::: Given text :::

To make matters worse, it was Christmas Day, a time when as a Jew I always feel at loose ends. No festooned, needle-dropping tree gladdened our house. No fat ham crowded the refrigerator, waiting to be glazed. Bored, I paced my home office and happened to glance at a large cardboard box on a closet shelf. It was shipped to me years before by a kind poet after I recklessly commented on her social media post that I wanted to learn how to knit. It contained everything I needed and more: Needles of several types and sizes. Alpaca and sheep yarn. Rudimentary instructions and encouraging words.
Pawing through the generous gift, I’d shaken my head. I couldn’t knit. I couldn’t knit! I wasn’t the slightest bit crafty. When I studied sewing in high school home economics, my mother had to take my final project—a vest and skirt made from improbably thin material—to a tailor so I could pass. With more than a little guilt (Jewish, remember?), I shoved the fat box to the top of the closet and hadn’t touched it since.
Yet after nearly a year of failed submissions, I needed a change, a creative outlet other than writing. I reached for the box. I’d watched my husband cue up YouTube videos to learn everything from how to fix a roaring bathroom fan to how to replace a part on his aging truck. Why couldn’t I teach myself to knit the same way? It turned out, I could. The internet is crawling with tutorials* that even a craft-challenged person such as myself could follow.
Making my first few sloppy stitches, I barked with joy, so thrilled you’d have thought I invented fabric. Instead of ruminating about my novel’s encroaching death, I wrestled with wooden sticks and a ball of yarn studded with white fur after my cat decided she wanted to learn, too. Acquiring a new skill at the age of 61 delighted me. Knitting brought me back to the pleasure of creating for the sake of creation, of making something for the sheer fun of it without giving a thought to its commercial viability. My first finished project, a lopsided pair of green handwarmers, managed to enter the world without the approval of an editorial committee.
Weeks passed and another Big Five publisher rejected my novel. But I’d made a hat! A well-known indie said no. Look—a pom-pom for the hat! I knitted a scarf and a single sock. I didn’t like the thick yarn I’d used and didn’t knit the second sock. Letting go of that project was easy. I hadn’t spent three years on the first sock. I hadn’t dreamed about the sock or traveled to an exotic location to research the sock or paid a developmental editor to wear the sock and tell me where it hurt. Another editor said no, but by then I’d knitted lots and lots of handwarmers. I’m fortunate to have friends whose hands are always cold. And it doesn’t hurt that I live in Colorado.

:::

→ **Assignment 1**
In the passage about knitting, what was the writer's first finished project?
→ **Assignment 2**
Reproduce the passage about knitting word for word, from "Weeks passed and" up to and including "live in Colorado.".

::: Extracted data :::

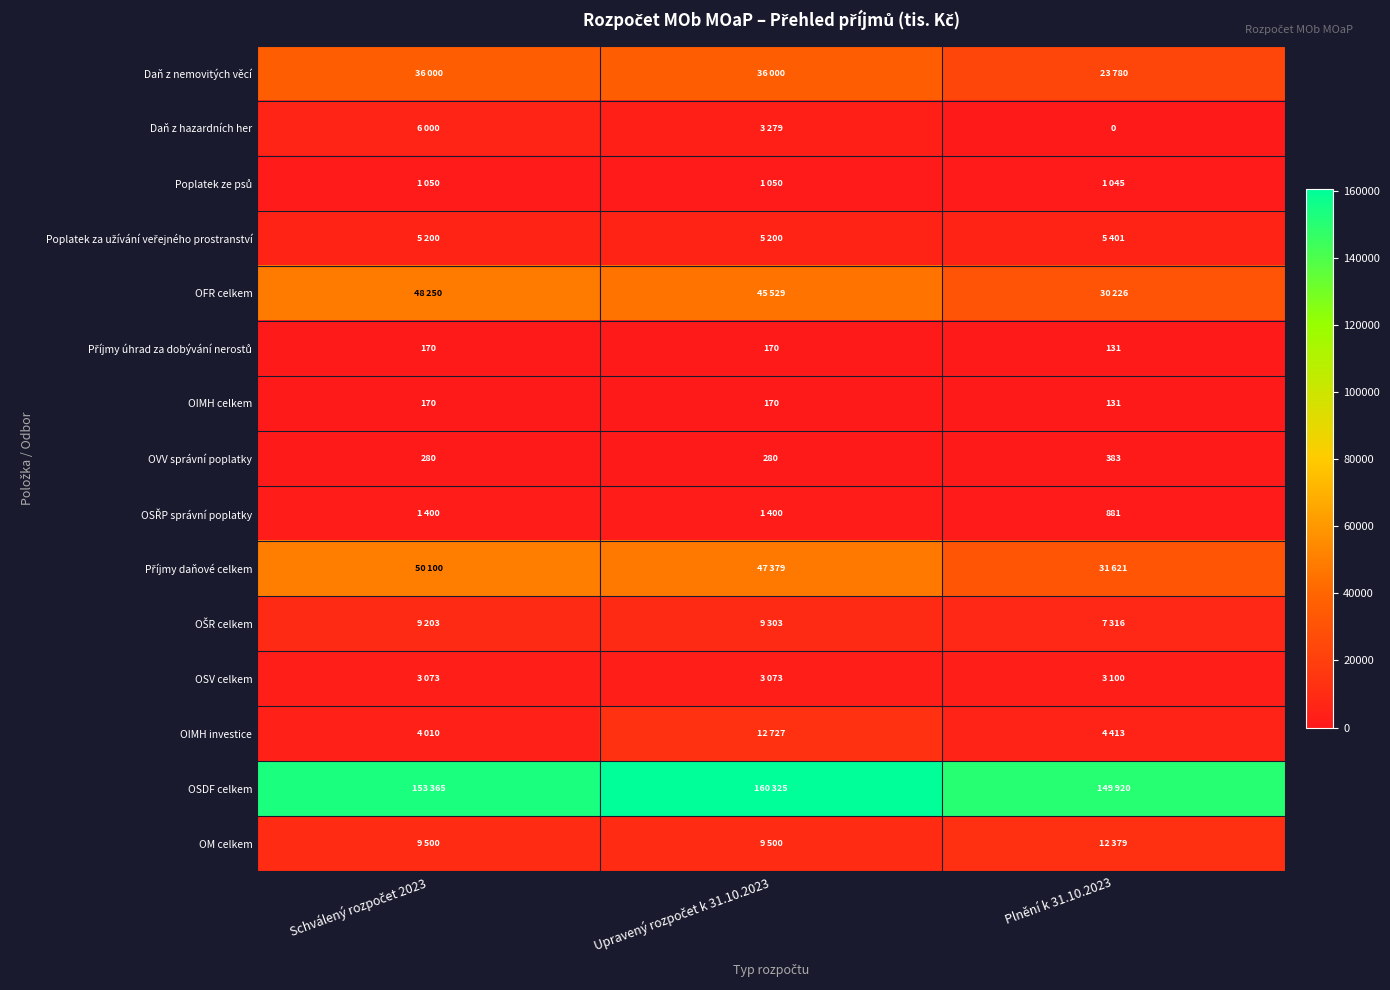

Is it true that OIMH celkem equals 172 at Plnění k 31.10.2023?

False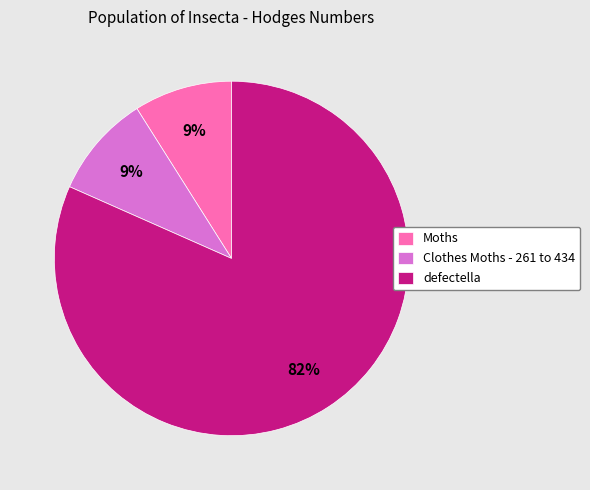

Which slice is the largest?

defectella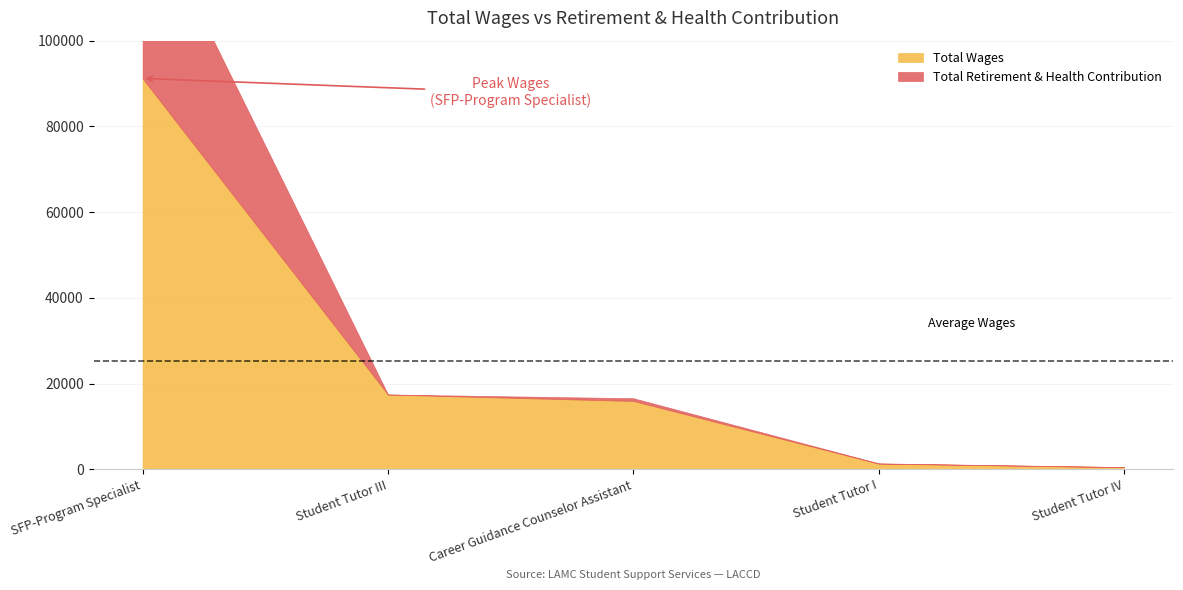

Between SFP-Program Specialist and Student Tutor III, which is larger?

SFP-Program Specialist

:::

→ **Answer space 1**
A lopsided pair of green handwarmers.

→ **Answer space 2**
Weeks passed and another Big Five publisher rejected my novel. But I’d made a hat! A well-known indie said no. Look—a pom-pom for the hat! I knitted a scarf and a single sock. I didn’t like the thick yarn I’d used and didn’t knit the second sock. Letting go of that project was easy. I hadn’t spent three years on the first sock. I hadn’t dreamed about the sock or traveled to an exotic location to research the sock or paid a developmental editor to wear the sock and tell me where it hurt. Another editor said no, but by then I’d knitted lots and lots of handwarmers. I’m fortunate to have friends whose hands are always cold. And it doesn’t hurt that I live in Colorado.